--- DATASET EXCERPTS ---
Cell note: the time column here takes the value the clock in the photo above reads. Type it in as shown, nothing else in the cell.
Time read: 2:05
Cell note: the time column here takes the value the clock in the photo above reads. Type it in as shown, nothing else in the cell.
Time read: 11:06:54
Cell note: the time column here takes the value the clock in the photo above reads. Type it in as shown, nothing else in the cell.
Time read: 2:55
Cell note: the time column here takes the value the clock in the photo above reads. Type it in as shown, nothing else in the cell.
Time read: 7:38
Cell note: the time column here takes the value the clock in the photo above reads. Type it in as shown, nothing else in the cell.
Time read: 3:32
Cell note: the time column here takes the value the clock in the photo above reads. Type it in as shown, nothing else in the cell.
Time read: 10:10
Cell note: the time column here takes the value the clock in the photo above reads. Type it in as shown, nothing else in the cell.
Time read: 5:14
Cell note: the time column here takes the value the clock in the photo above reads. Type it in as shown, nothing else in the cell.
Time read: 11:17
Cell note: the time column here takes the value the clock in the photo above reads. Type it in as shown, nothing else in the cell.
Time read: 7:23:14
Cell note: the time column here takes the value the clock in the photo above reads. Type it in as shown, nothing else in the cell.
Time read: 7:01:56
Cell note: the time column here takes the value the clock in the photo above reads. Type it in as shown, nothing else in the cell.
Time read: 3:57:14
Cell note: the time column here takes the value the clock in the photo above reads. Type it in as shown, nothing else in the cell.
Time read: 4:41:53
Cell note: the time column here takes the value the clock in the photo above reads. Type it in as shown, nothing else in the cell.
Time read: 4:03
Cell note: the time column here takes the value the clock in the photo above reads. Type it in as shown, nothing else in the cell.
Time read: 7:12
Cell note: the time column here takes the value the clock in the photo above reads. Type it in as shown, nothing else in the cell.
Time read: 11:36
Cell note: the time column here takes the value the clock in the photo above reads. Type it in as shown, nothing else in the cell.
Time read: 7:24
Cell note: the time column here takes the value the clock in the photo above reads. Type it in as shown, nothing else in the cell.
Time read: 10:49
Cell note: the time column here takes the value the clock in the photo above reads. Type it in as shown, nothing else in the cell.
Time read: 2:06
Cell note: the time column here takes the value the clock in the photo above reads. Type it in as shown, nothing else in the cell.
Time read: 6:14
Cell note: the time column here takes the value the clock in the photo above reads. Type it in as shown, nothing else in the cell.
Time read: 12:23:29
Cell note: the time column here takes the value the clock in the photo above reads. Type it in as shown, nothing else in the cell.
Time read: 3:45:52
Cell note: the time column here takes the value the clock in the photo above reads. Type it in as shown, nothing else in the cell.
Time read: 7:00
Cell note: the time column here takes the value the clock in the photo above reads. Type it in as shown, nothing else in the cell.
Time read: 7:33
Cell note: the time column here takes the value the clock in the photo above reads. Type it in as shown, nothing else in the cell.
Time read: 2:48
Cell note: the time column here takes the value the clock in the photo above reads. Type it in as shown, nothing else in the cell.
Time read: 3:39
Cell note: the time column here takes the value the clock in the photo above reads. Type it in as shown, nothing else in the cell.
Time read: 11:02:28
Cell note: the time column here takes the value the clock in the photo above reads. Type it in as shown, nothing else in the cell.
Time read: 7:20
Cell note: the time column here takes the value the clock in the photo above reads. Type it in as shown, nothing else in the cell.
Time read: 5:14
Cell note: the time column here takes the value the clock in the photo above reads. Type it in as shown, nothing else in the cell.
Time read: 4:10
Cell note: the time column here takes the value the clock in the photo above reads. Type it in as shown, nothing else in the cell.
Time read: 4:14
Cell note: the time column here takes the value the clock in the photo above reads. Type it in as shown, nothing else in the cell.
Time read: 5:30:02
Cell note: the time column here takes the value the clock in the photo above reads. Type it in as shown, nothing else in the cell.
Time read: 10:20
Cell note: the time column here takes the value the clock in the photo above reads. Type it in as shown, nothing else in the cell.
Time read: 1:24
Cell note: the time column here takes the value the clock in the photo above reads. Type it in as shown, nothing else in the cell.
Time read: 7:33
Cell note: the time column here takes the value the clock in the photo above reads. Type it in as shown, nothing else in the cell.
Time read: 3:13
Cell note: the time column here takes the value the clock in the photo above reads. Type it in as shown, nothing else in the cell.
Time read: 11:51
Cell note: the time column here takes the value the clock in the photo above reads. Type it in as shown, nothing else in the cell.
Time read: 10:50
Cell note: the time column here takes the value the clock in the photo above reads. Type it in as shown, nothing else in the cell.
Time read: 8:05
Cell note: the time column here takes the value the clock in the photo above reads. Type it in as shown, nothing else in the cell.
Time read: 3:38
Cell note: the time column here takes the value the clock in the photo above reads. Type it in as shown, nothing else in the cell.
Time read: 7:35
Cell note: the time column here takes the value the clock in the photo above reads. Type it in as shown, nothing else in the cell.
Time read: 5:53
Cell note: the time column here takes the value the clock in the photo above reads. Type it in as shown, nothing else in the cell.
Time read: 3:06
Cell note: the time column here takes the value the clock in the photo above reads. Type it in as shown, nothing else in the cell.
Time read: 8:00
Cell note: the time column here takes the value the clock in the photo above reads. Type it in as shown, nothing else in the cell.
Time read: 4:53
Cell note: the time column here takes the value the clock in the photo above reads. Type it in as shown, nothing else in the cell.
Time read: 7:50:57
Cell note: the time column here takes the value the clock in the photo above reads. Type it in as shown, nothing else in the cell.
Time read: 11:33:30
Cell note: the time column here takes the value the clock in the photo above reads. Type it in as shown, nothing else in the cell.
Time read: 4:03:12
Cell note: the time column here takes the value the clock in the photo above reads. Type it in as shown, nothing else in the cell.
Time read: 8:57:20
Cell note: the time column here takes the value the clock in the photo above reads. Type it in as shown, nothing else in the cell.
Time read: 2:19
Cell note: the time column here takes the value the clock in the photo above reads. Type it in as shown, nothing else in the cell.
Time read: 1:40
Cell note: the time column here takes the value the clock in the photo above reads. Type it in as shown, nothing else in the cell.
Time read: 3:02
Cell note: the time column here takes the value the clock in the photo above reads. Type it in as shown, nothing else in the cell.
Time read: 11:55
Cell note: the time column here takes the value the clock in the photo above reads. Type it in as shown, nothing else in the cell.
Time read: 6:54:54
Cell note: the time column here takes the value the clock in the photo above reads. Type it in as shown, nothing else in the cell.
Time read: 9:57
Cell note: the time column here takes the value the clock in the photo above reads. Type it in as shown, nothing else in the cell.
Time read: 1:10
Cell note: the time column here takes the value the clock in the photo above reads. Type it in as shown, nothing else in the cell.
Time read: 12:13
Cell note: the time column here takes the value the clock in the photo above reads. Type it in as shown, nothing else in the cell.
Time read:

--- AIM ---
Copy every item above line for line, with no changes to any wording or time.

--- RESPONSE ---
Cell note: the time column here takes the value the clock in the photo above reads. Type it in as shown, nothing else in the cell.
Time read: 2:05
Cell note: the time column here takes the value the clock in the photo above reads. Type it in as shown, nothing else in the cell.
Time read: 11:06:54
Cell note: the time column here takes the value the clock in the photo above reads. Type it in as shown, nothing else in the cell.
Time read: 2:55
Cell note: the time column here takes the value the clock in the photo above reads. Type it in as shown, nothing else in the cell.
Time read: 7:38
Cell note: the time column here takes the value the clock in the photo above reads. Type it in as shown, nothing else in the cell.
Time read: 3:32
Cell note: the time column here takes the value the clock in the photo above reads. Type it in as shown, nothing else in the cell.
Time read: 10:10
Cell note: the time column here takes the value the clock in the photo above reads. Type it in as shown, nothing else in the cell.
Time read: 5:14
Cell note: the time column here takes the value the clock in the photo above reads. Type it in as shown, nothing else in the cell.
Time read: 11:17
Cell note: the time column here takes the value the clock in the photo above reads. Type it in as shown, nothing else in the cell.
Time read: 7:23:14
Cell note: the time column here takes the value the clock in the photo above reads. Type it in as shown, nothing else in the cell.
Time read: 7:01:56
Cell note: the time column here takes the value the clock in the photo above reads. Type it in as shown, nothing else in the cell.
Time read: 3:57:14
Cell note: the time column here takes the value the clock in the photo above reads. Type it in as shown, nothing else in the cell.
Time read: 4:41:53
Cell note: the time column here takes the value the clock in the photo above reads. Type it in as shown, nothing else in the cell.
Time read: 4:03
Cell note: the time column here takes the value the clock in the photo above reads. Type it in as shown, nothing else in the cell.
Time read: 7:12
Cell note: the time column here takes the value the clock in the photo above reads. Type it in as shown, nothing else in the cell.
Time read: 11:36
Cell note: the time column here takes the value the clock in the photo above reads. Type it in as shown, nothing else in the cell.
Time read: 7:24
Cell note: the time column here takes the value the clock in the photo above reads. Type it in as shown, nothing else in the cell.
Time read: 10:49
Cell note: the time column here takes the value the clock in the photo above reads. Type it in as shown, nothing else in the cell.
Time read: 2:06
Cell note: the time column here takes the value the clock in the photo above reads. Type it in as shown, nothing else in the cell.
Time read: 6:14
Cell note: the time column here takes the value the clock in the photo above reads. Type it in as shown, nothing else in the cell.
Time read: 12:23:29
Cell note: the time column here takes the value the clock in the photo above reads. Type it in as shown, nothing else in the cell.
Time read: 3:45:52
Cell note: the time column here takes the value the clock in the photo above reads. Type it in as shown, nothing else in the cell.
Time read: 7:00
Cell note: the time column here takes the value the clock in the photo above reads. Type it in as shown, nothing else in the cell.
Time read: 7:33
Cell note: the time column here takes the value the clock in the photo above reads. Type it in as shown, nothing else in the cell.
Time read: 2:48
Cell note: the time column here takes the value the clock in the photo above reads. Type it in as shown, nothing else in the cell.
Time read: 3:39
Cell note: the time column here takes the value the clock in the photo above reads. Type it in as shown, nothing else in the cell.
Time read: 11:02:28
Cell note: the time column here takes the value the clock in the photo above reads. Type it in as shown, nothing else in the cell.
Time read: 7:20
Cell note: the time column here takes the value the clock in the photo above reads. Type it in as shown, nothing else in the cell.
Time read: 5:14
Cell note: the time column here takes the value the clock in the photo above reads. Type it in as shown, nothing else in the cell.
Time read: 4:10
Cell note: the time column here takes the value the clock in the photo above reads. Type it in as shown, nothing else in the cell.
Time read: 4:14
Cell note: the time column here takes the value the clock in the photo above reads. Type it in as shown, nothing else in the cell.
Time read: 5:30:02
Cell note: the time column here takes the value the clock in the photo above reads. Type it in as shown, nothing else in the cell.
Time read: 10:20
Cell note: the time column here takes the value the clock in the photo above reads. Type it in as shown, nothing else in the cell.
Time read: 1:24
Cell note: the time column here takes the value the clock in the photo above reads. Type it in as shown, nothing else in the cell.
Time read: 7:33
Cell note: the time column here takes the value the clock in the photo above reads. Type it in as shown, nothing else in the cell.
Time read: 3:13
Cell note: the time column here takes the value the clock in the photo above reads. Type it in as shown, nothing else in the cell.
Time read: 11:51
Cell note: the time column here takes the value the clock in the photo above reads. Type it in as shown, nothing else in the cell.
Time read: 10:50
Cell note: the time column here takes the value the clock in the photo above reads. Type it in as shown, nothing else in the cell.
Time read: 8:05
Cell note: the time column here takes the value the clock in the photo above reads. Type it in as shown, nothing else in the cell.
Time read: 3:38
Cell note: the time column here takes the value the clock in the photo above reads. Type it in as shown, nothing else in the cell.
Time read: 7:35
Cell note: the time column here takes the value the clock in the photo above reads. Type it in as shown, nothing else in the cell.
Time read: 5:53
Cell note: the time column here takes the value the clock in the photo above reads. Type it in as shown, nothing else in the cell.
Time read: 3:06
Cell note: the time column here takes the value the clock in the photo above reads. Type it in as shown, nothing else in the cell.
Time read: 8:00
Cell note: the time column here takes the value the clock in the photo above reads. Type it in as shown, nothing else in the cell.
Time read: 4:53
Cell note: the time column here takes the value the clock in the photo above reads. Type it in as shown, nothing else in the cell.
Time read: 7:50:57
Cell note: the time column here takes the value the clock in the photo above reads. Type it in as shown, nothing else in the cell.
Time read: 11:33:30
Cell note: the time column here takes the value the clock in the photo above reads. Type it in as shown, nothing else in the cell.
Time read: 4:03:12
Cell note: the time column here takes the value the clock in the photo above reads. Type it in as shown, nothing else in the cell.
Time read: 8:57:20
Cell note: the time column here takes the value the clock in the photo above reads. Type it in as shown, nothing else in the cell.
Time read: 2:19
Cell note: the time column here takes the value the clock in the photo above reads. Type it in as shown, nothing else in the cell.
Time read: 1:40
Cell note: the time column here takes the value the clock in the photo above reads. Type it in as shown, nothing else in the cell.
Time read: 3:02
Cell note: the time column here takes the value the clock in the photo above reads. Type it in as shown, nothing else in the cell.
Time read: 11:55
Cell note: the time column here takes the value the clock in the photo above reads. Type it in as shown, nothing else in the cell.
Time read: 6:54:54
Cell note: the time column here takes the value the clock in the photo above reads. Type it in as shown, nothing else in the cell.
Time read: 9:57
Cell note: the time column here takes the value the clock in the photo above reads. Type it in as shown, nothing else in the cell.
Time read: 1:10
Cell note: the time column here takes the value the clock in the photo above reads. Type it in as shown, nothing else in the cell.
Time read: 12:13
Cell note: the time column here takes the value the clock in the photo above reads. Type it in as shown, nothing else in the cell.
Time read:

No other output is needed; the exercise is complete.